Additionally, we developed an error model adjusted for next-generation sequencing by refining the traditional random model of error rate evaluation used in PolyBayes (Marth, G. T. et al.1999) to involve substitution patterns arising due to fluorophore cross-talk noise factor. Our two experiments on small RNAs and 5'-end serial analysis of gene expression (SAGE) sequenced by Illumina/Solexa proved that our de novo clustering remarkably reduced sequencing errors. A remarkable increase (~5%) of short reads aligned to reference sequence was confirmed,especially a significant increase (relative raise of ~200%) is observed in the rate of reads with perfect match to reference sequence.

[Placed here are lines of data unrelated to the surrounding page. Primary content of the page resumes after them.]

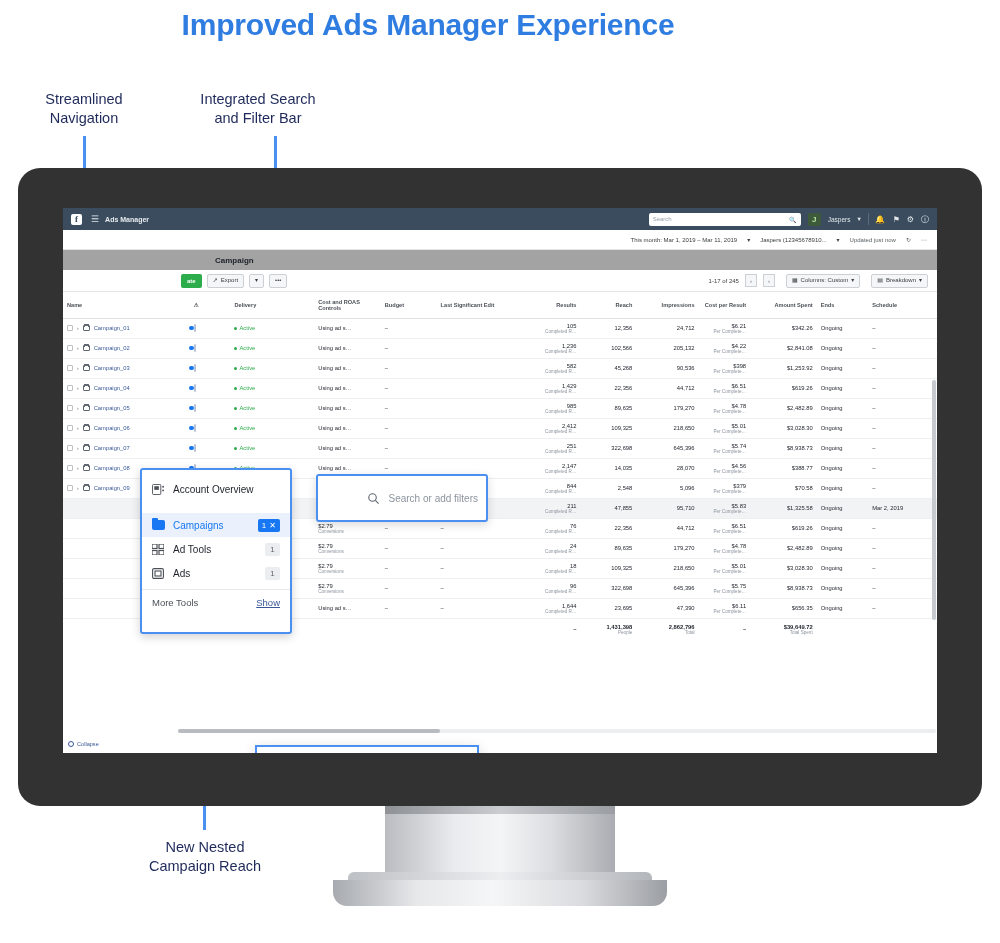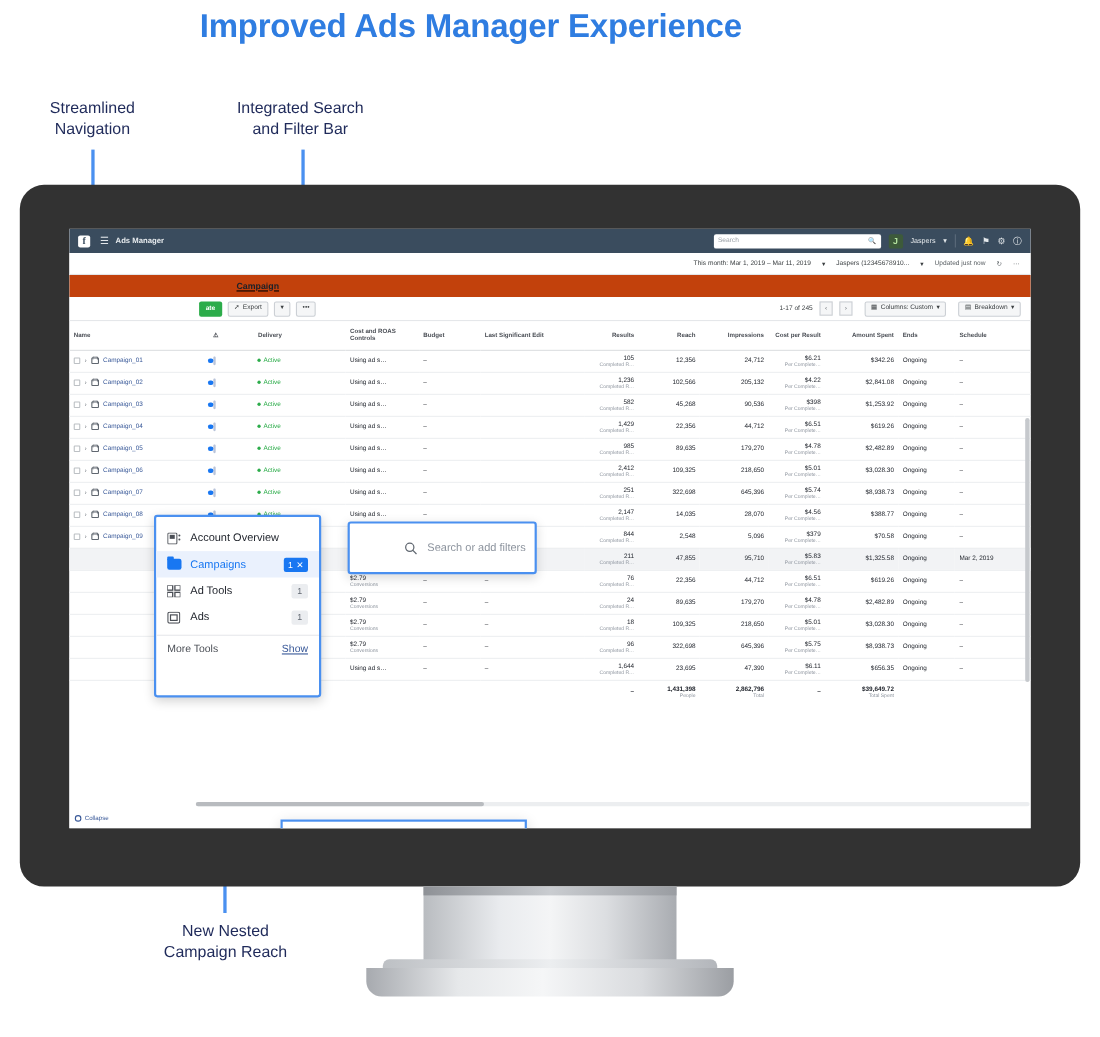--- a/index.html
+++ b/index.html
@@ -54,21 +54,21 @@
 
   
   .datebar { position:absolute; left:0; top:22px; width:874px; height:20px;
     background:#fff; border-bottom:1px solid #e3e5e8; display:flex; align-items:center;
     justify-content:flex-end; gap:10px; padding-right:10px; }
   .datebar span { font-size:6px; color:#3c4043; }
   .datebar .sub { color:#5b6165; }
 
   
   .titlestrip { position:absolute; left:0; top:42px; width:874px; height:20px;
-    background:#c2410c; display:flex; align-items:center;text-decoration:underline; }
+    background:#a3a3a3; display:flex; align-items:center; }
   .titlestrip .crumb { margin-left:152px; font-size:8px; color:#1d2129; font-weight:bold; }
 
   
   .toolbar { position:absolute; left:0; top:62px; width:874px; height:22px; background:#fff;
     border-bottom:1px solid #e3e5e8; display:flex; align-items:center; }
   .btn-create { margin-left:118px; height:14px; background:#2cac4a; color:#fff;
     font-size:6px; border-radius:2px; padding:0 6px; line-height:14px; font-weight:bold; }
   .btn-gray { height:14px; border:1px solid #ccd0d5; border-radius:2px; background:#f5f6f7;
     font-size:6px; color:#3c4043; padding:0 5px; line-height:13px; margin-left:5px;
     display:flex; align-items:center; gap:3px; }
@@ -118,21 +118,21 @@
   .collapse { position:absolute; left:5px; bottom:6px; font-size:5.6px; color:#385898;
     display:flex; align-items:center; gap:3px; }
   .cirl { width:6px; height:6px; border:1px solid #385898; border-radius:50%; }
 
   
   .nav-pop { position:absolute; left:77px; top:260px; width:152px; height:166px;
     background:#fff; border:2px solid #4a90f0; border-radius:3px;
     box-shadow:0 3px 10px rgba(0,0,0,.18); padding:7px 0; }
   .nav-item { height:24px; display:flex; align-items:center; gap:8px; padding:0 10px;
     font-size:10px; color:#1d2129; }
-  .nav-item.active { background:#eaf1fd; color:#1877f2; }
+  .nav-item.active { background:#eaf1fd; color:#1877f2;margin-top:12px; }
   .nav-ico { width:13px; height:11px; flex:none; position:relative; color:#4b4f56; }
   .badge { margin-left:auto; min-width:15px; height:13px; background:#ebedf0;
     border-radius:2px; font-size:8px; color:#606770; text-align:center; line-height:13px;
     padding:0 3px;}
   .badge.blue { background:#1877f2; color:#fff; display:flex; align-items:center;
     justify-content:center; gap:3px; padding:0 4px; }
   .nav-foot { border-top:1px solid #e6e8eb; margin-top:4px; padding:7px 10px 0;
     display:flex; align-items:center; font-size:9.5px; color:#4b4f56; }
   .nav-foot a { margin-left:auto; color:#385898; }
   .fld-ico { width:13px; height:10px; background:#1877f2; border-radius:1px 2px 2px 2px;
@@ -159,21 +159,21 @@
 <div id="stage">
 
   <div class="headline">Improved Ads Manager Experience</div>
 
   <div class="callout" style="left:14px; top:90px; width:140px;">
     <div>Streamlined</div>
     <div>Navigation</div>
   </div>
   <div class="leader" style="left:83px; top:136px; height:130px;"></div>
 
-  <div class="callout" style="left:193px; top:90px; width:160px;">
+  <div class="callout" style="left:178px; top:90px; width:160px;">
     <div>Integrated Search</div>
     <div>and Filter Bar</div>
   </div>
   <div class="leader" style="left:274px; top:136px; height:134px;"></div>
 
   <div class="leader" style="left:203px; top:718px; height:112px;"></div>
   <div class="callout" style="left:130px; top:838px; width:150px;">
     <div>New Nested</div>
     <div>Campaign Reach</div>
   </div>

We proposed a frequency-based detection of parent-child relations accelerated with hash-based sequence searches that runs in time linear to the number of given reads. This method complements the ability of base callers and the error correction by direct alignment with the reference genome, and is able to improve the overall accuracy of short read alignment by consulting inherent relationships of the entire set of reads. As a perspective on its universal application, de novo clustering of color space reads of ABI/SOLiD short reads is considered to be viable as well.

Figure 2. Algorithm of de novo clustering. The green list coupled with four sequences is a schematic view of millions of sequences.

近年の技術革新により、高度に並列化された超高速DNA配列解読装置が開発され、ゲノムDNA配列の読み取り速度が100倍以上高速化された。これにより、ゲノムDNA配列、発現情報を反映したmRNA配列などが網羅的に取得できるようになり、生命科学に大きな変革がもたらされつつある。

現在の超高速DNA配列解読装置は、その並列性、高速性を利点として持つ一方、1本のリードが短いという問題点を抱えている。リード長が短く、かつ読み取り誤りを含むため、そのクラスタリングや参照ゲノム配列への貼り付けが困難で、貴重な大量配列データを十分に活用することが難しいことが大きな問題となっている。

参照ゲノム配列がある場合、従来の手法では、個々のリードを直接参照配列と比較していたため、一意に張り付かなかったり、張り付く場所がなかったりするリードが大量に捨てられる結果となり、超高速DNA配列解読装置の性能を十分に引き出すことができなかった。

本論文では、ゲノムヘアラインメントする前に配列の頻度情報を利用してクラスタリングする手法を提案した。頻度がより高いリードと類似の頻度の低いリードは、その多くが読み取り誤りである可能性があるため、配列情報と頻度情報から読み取り誤りを反映した配列の親子関係をモデル化し、クラスタリングを行っている。クラスタリングと代表配列の検出においては、ハッシュ法を活用し、高速な線形時間アルゴリズムの構成に成功した。この結果、転写開始点やsmall RNA配列中のミスを補正し、全配列の約5%を新たに正確な位置ヘアラインメントできることを示した。

本論文が提案した手法は、現在の超高速DNA配列解読装置を活用するために必要な技術であると認められる。将来のDNA配列解読装置の進歩によってリード長の問題は解決されるが、短い非コードRNAの解析においては短いリードの扱いは今後も重要な課題であるから、本論文の成果の重要性は一時的なものではないと考えることができる。

以上の点から、本論文は生命情報科学に貢献する重要な貢献であると認めることができる。